[Items from a data source]
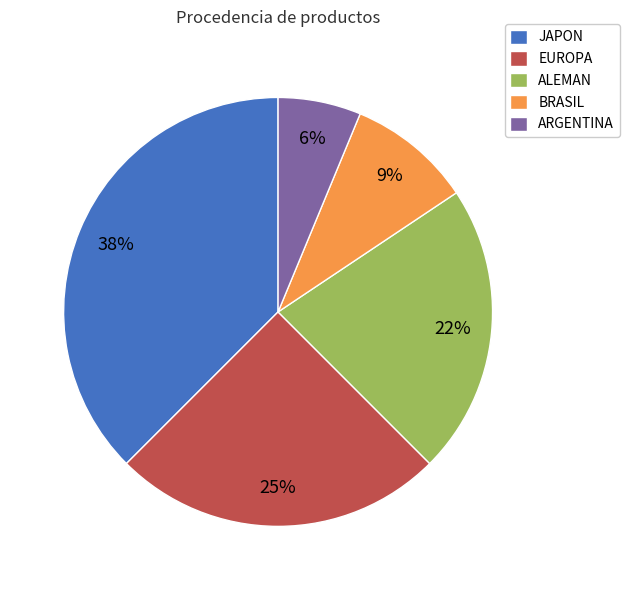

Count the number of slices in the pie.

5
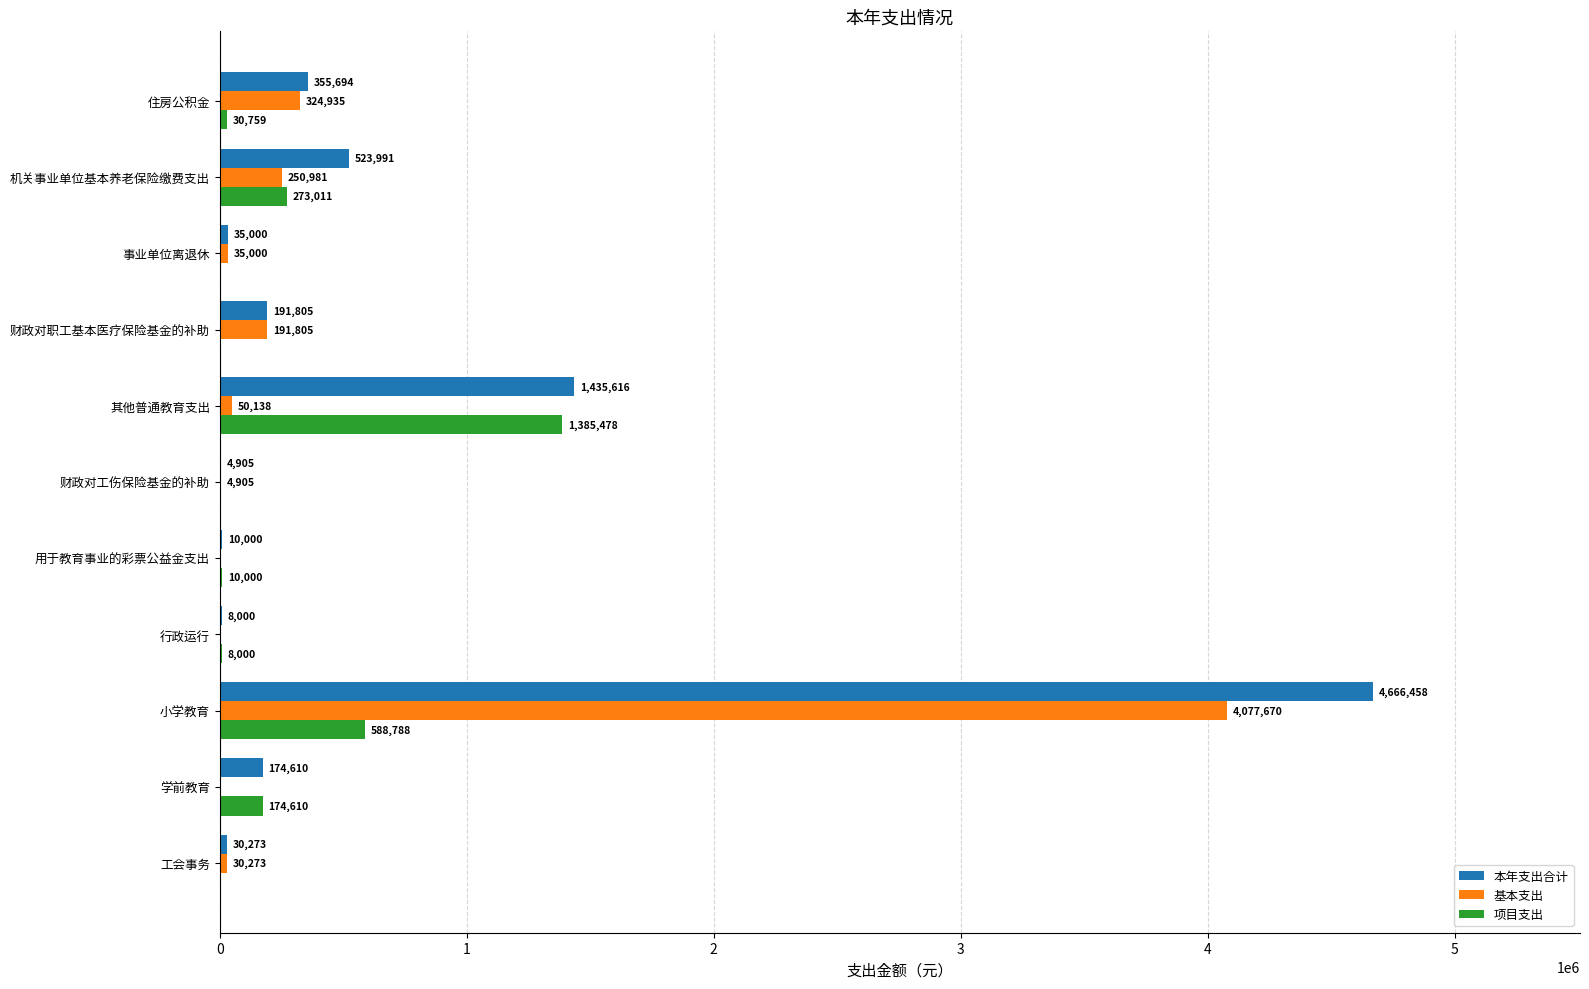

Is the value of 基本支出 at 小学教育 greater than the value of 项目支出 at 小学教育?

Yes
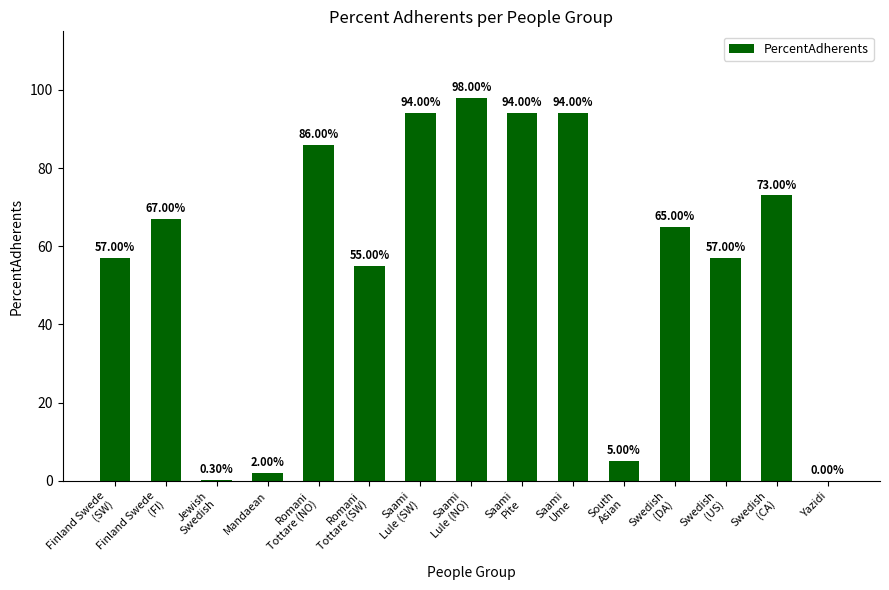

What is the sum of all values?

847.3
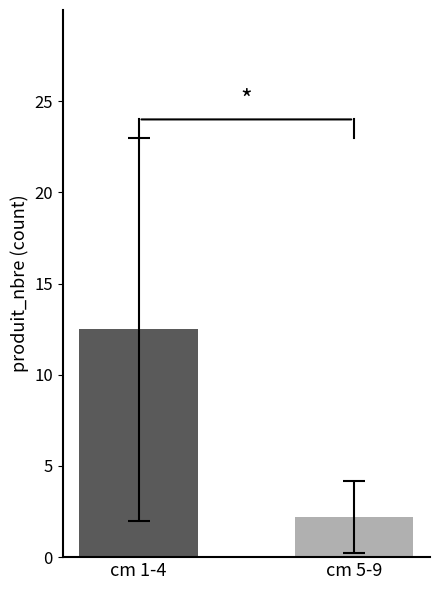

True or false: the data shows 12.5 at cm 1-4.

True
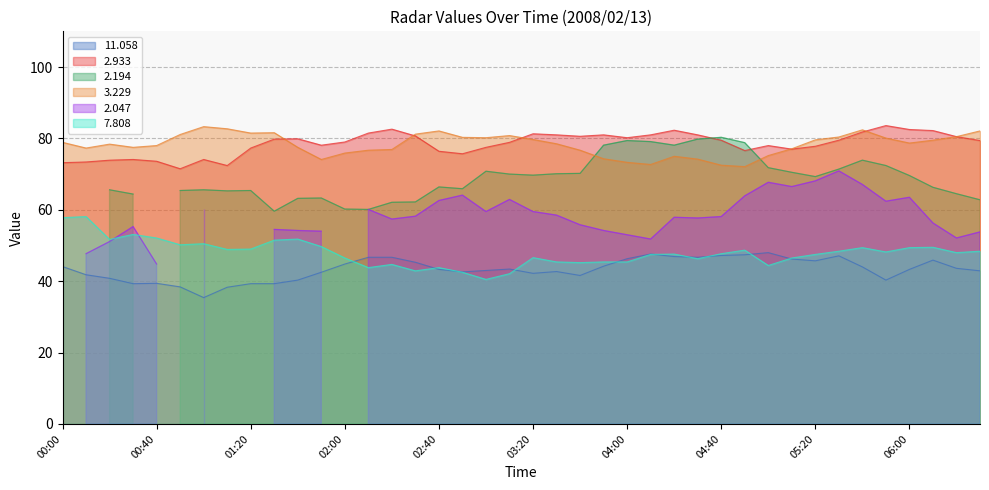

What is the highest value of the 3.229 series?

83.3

--

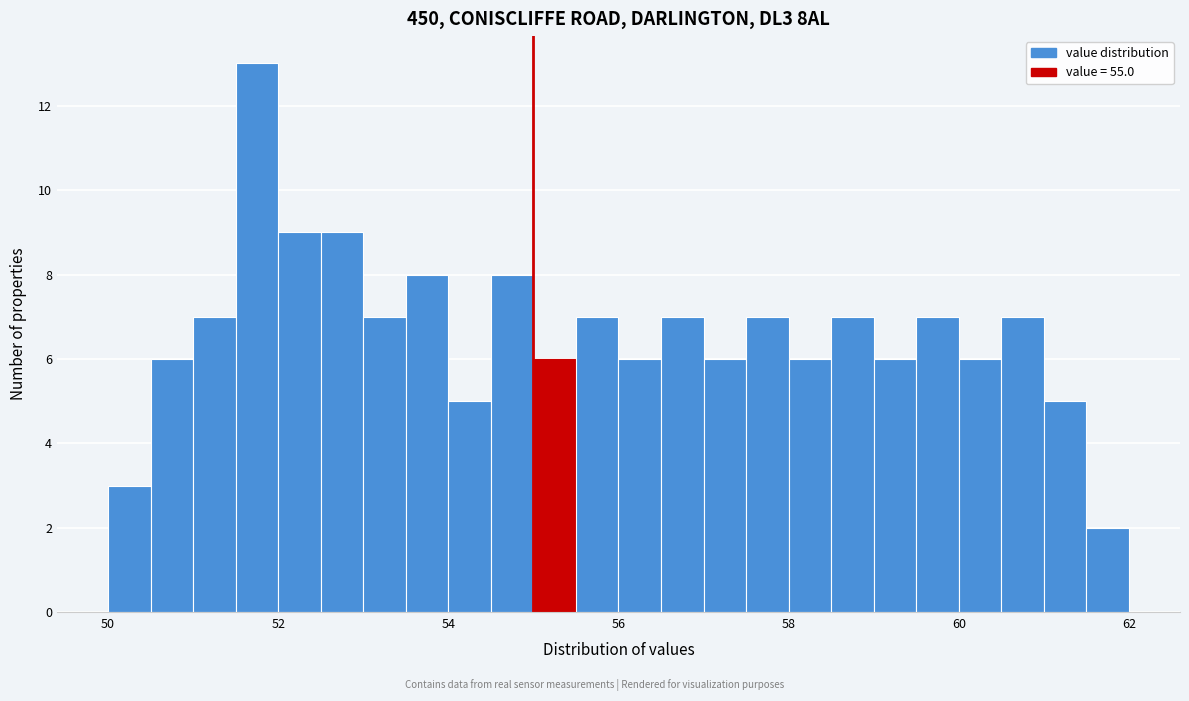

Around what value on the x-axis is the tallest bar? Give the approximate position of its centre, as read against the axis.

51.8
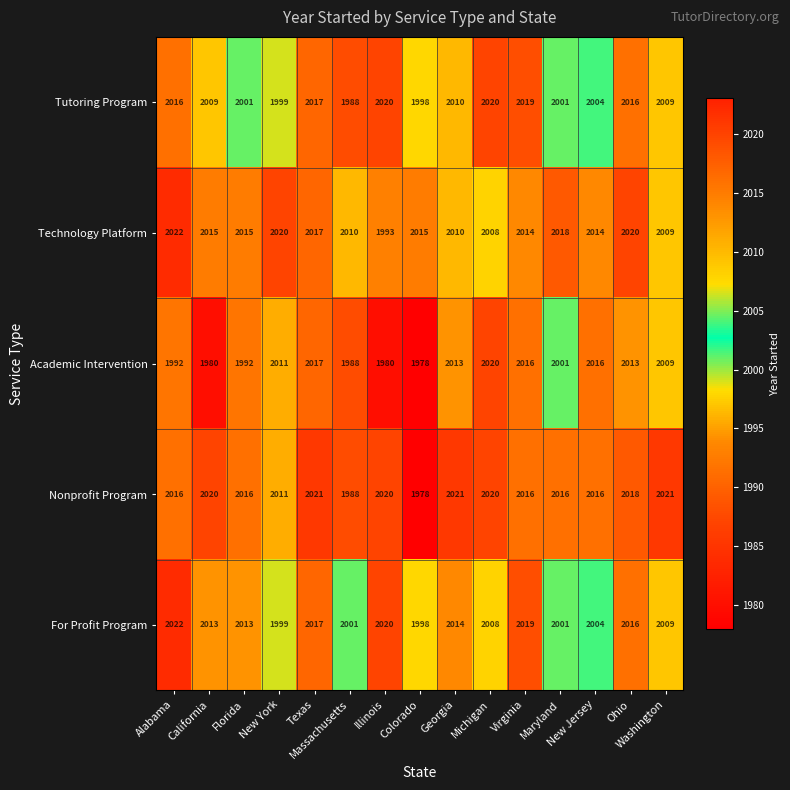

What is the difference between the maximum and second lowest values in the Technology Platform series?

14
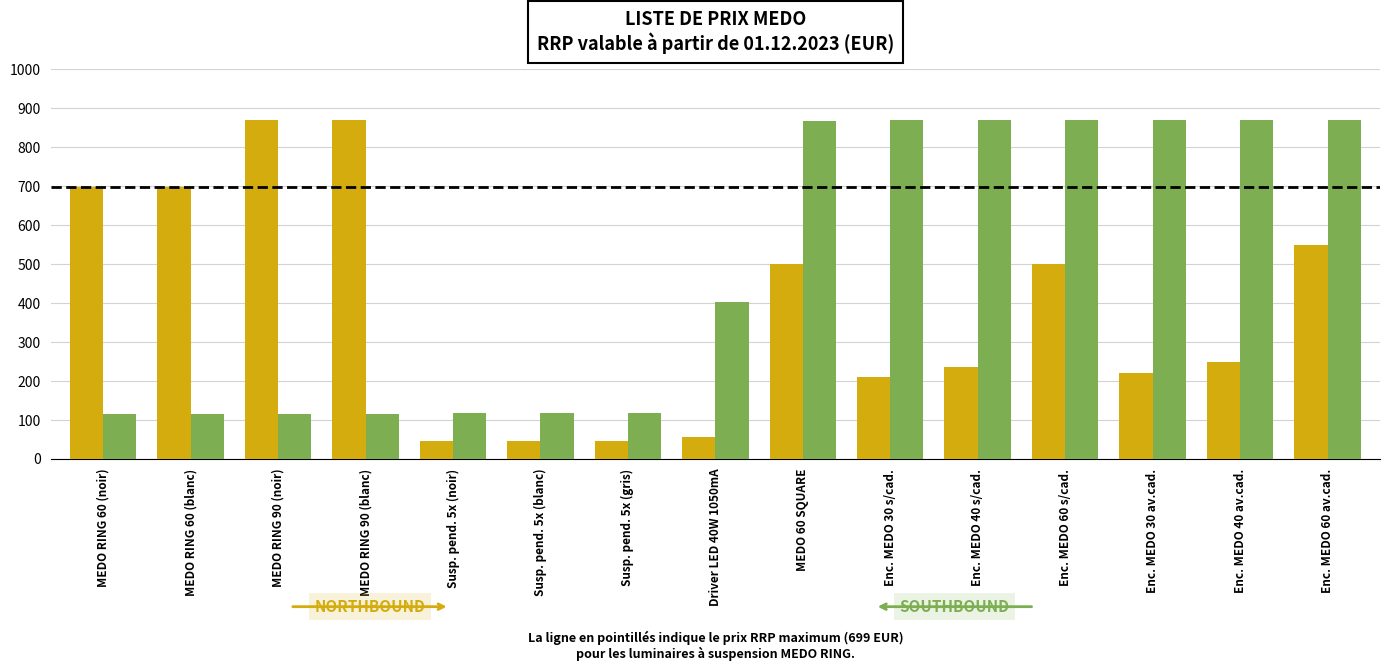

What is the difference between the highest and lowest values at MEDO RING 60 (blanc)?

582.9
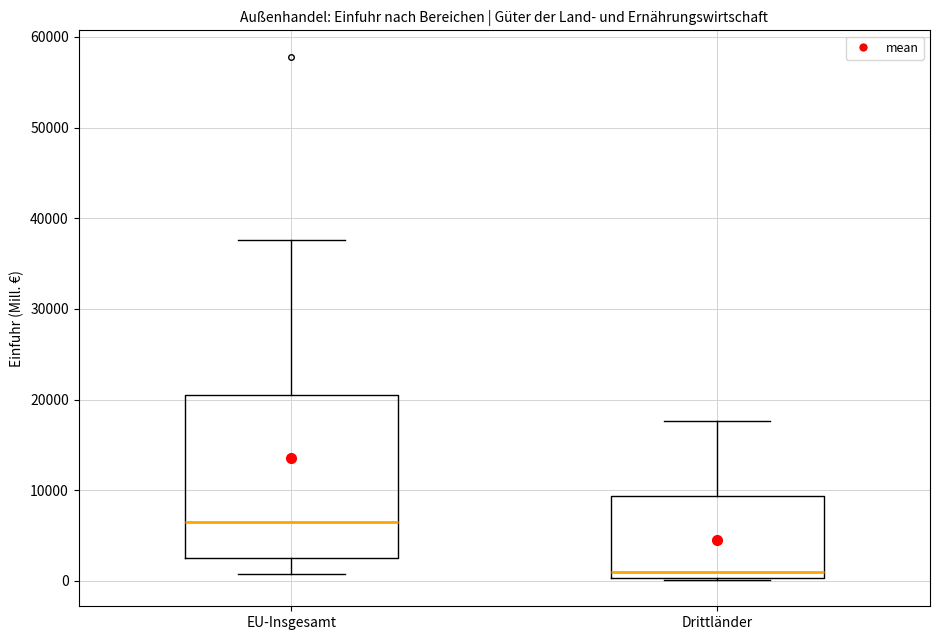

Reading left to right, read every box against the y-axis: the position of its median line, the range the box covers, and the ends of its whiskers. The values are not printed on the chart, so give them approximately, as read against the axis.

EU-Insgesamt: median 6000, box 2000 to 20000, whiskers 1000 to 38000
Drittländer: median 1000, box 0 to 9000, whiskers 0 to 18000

BRIEF
Starting at the line containing "True or false: the data shows 12.5 at cm 1-4." and ending after the line containing "What is the highest", rewrite those lines with "highest" changed to "largest" and nothing else altered. Omit the pictures.

TASK ANSWER
True or false: the data shows 12.5 at cm 1-4.

True

What is the largest value of the 3.229 series?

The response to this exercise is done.